Shadow AI is any AI tool or service used inside your organization without security or IT approval and oversight: an employee pasting a contract into ChatGPT, a developer routing source code through an unsanctioned coding assistant, or an AI feature quietly switched on inside a SaaS tool you already pay for. It's the AI-era successor to Shadow IT, and it spreads faster because the tools are free, instantly useful, and a single browser tab away.
The reason it matters isn't the tool, it's the data. The work people hand to these assistants is often the most sensitive you hold (customer records, code, contracts, strategy), and once it leaves your perimeter you've lost the ability to control, log, or prove what happened to it.

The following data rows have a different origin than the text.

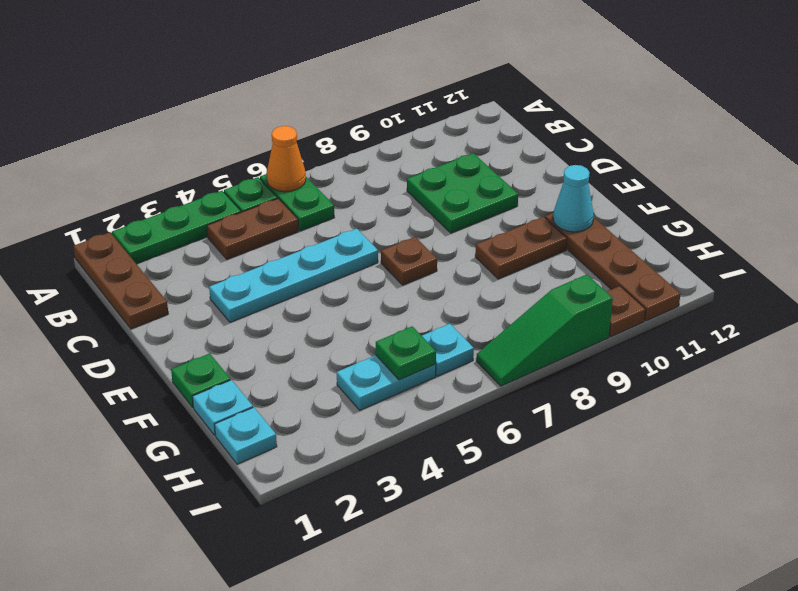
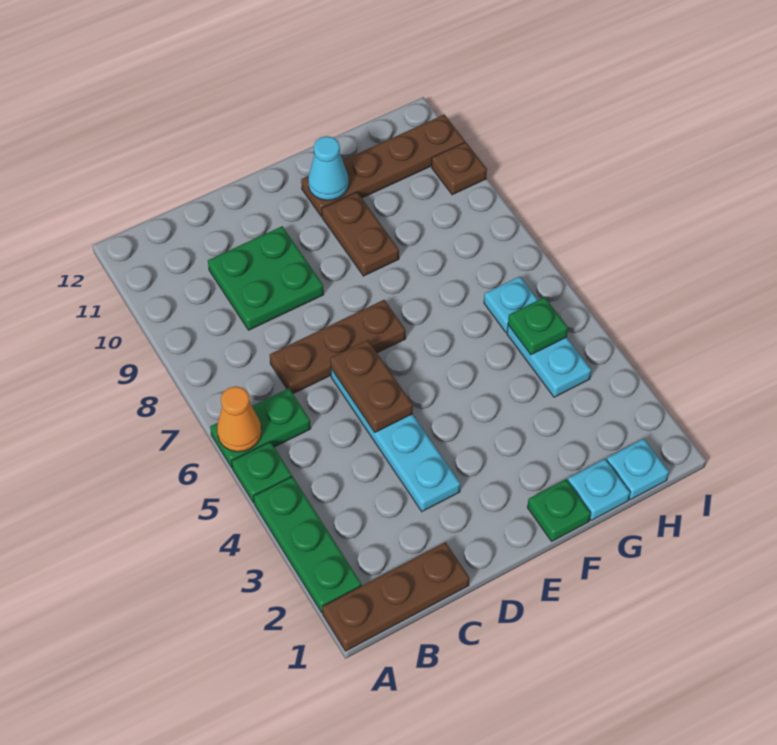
brown plate B4:B5 level 1 -> brown plate D5:D6 level 2
brown plate E7 level 1 -> brown plate C7:E7 level 1
green slope I7:I9 level 1 top 9 -> none

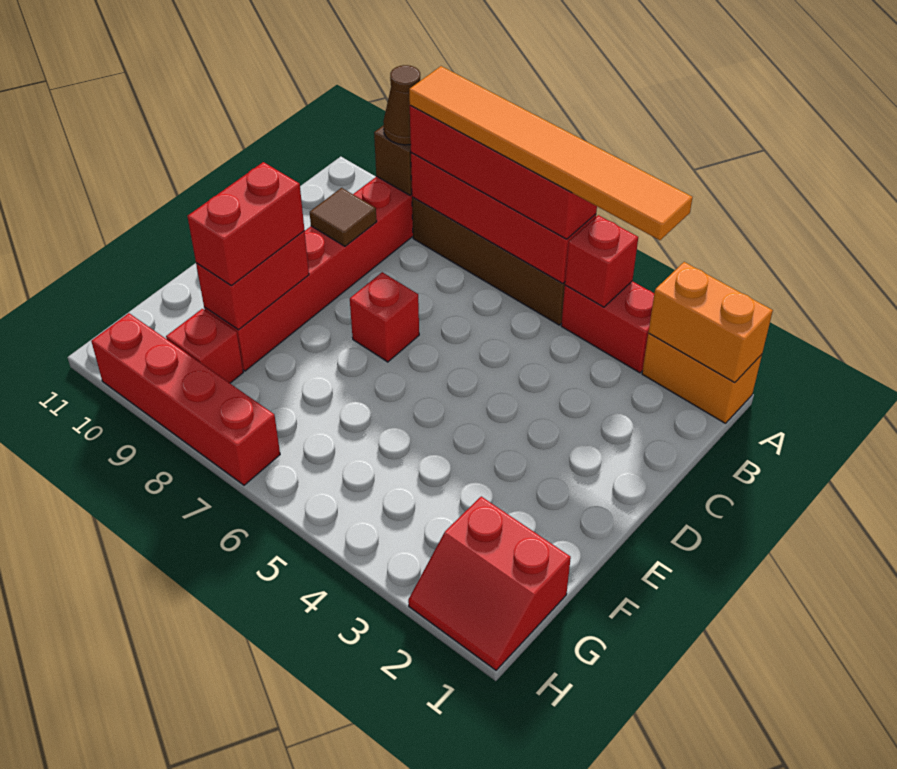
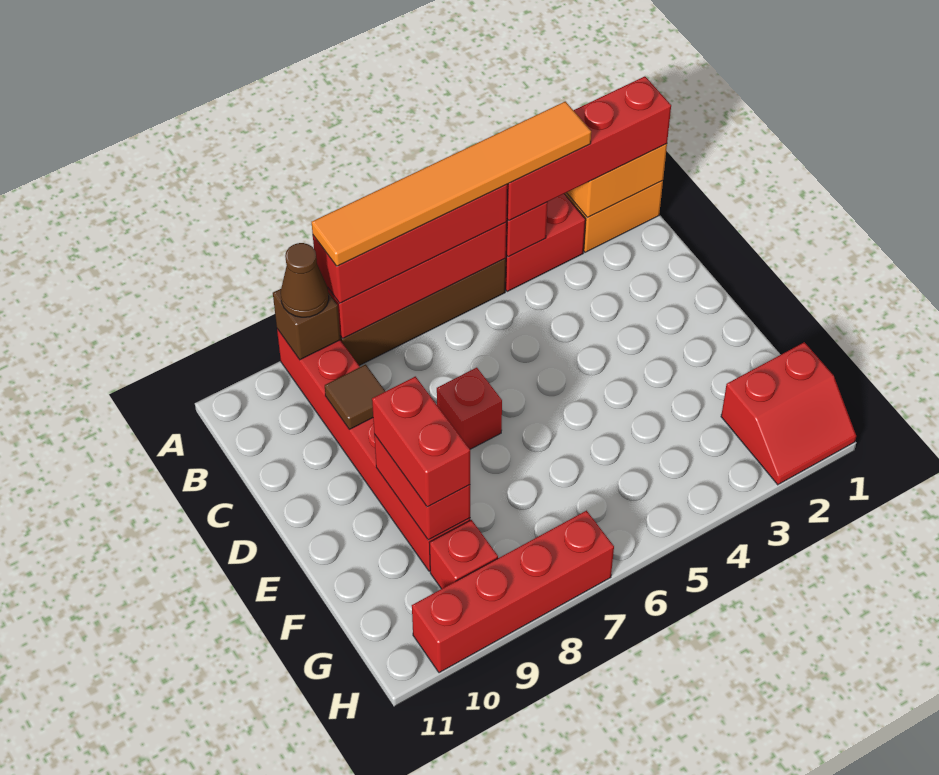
none -> red brick A1:A4 level 3

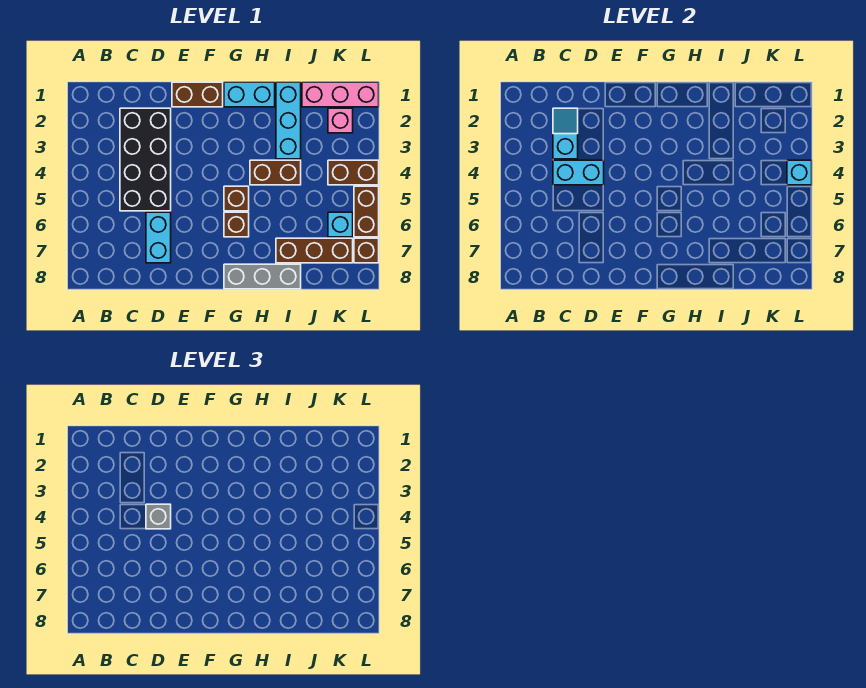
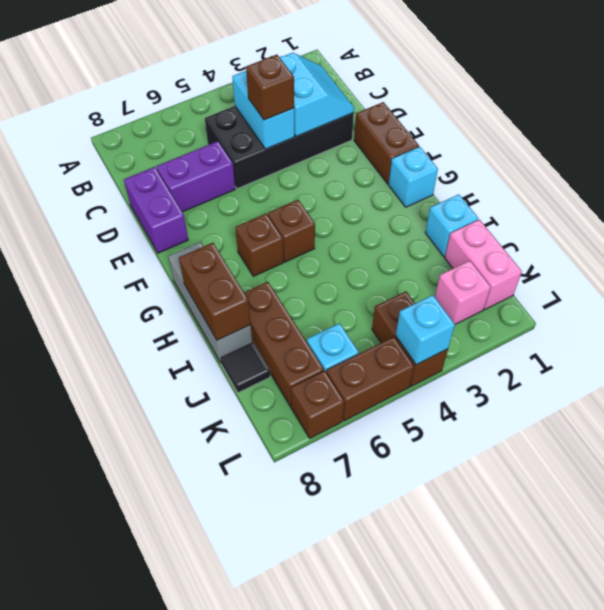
cyan slope C2:C3 level 2 top 3 -> cyan slope C2:D3 level 2 top 3
grey brick D4 level 3 -> brown brick D4 level 3
cyan brick D6:D7 level 1 -> purple brick D6:D7 level 1
none -> purple brick D8:E8 level 1
cyan brick G1:H1 level 1 -> cyan brick G1 level 1
brown brick H4:I4 level 1 -> brown brick H8:I8 level 2
cyan brick I1:I3 level 1 -> cyan brick I1 level 1
pink brick J1:L1 level 1 -> pink brick J1:K1 level 1
none -> black tile J8 level 1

Shadow AI is a sharper-edged subset of Shadow IT. Classic Shadow IT is an unapproved app or service; the main risk is that you don't manage it. With Shadow AI the interaction itself is the risk: the act of using the tool moves sensitive data out of your control, and the tool may process, retain, or learn from it. It's also harder to spot, because the AI is increasingly a feature buried inside software you've already sanctioned, not a separate app someone installed.
More than most security teams assume. Because adoption is bottom-up and invisible, it consistently runs ahead of policy: people start using AI to get their work done long before anyone writes a rule about it, and they rarely volunteer that they're doing it. The honest answer for almost any organization is that the real number is higher than the one your current tooling can see.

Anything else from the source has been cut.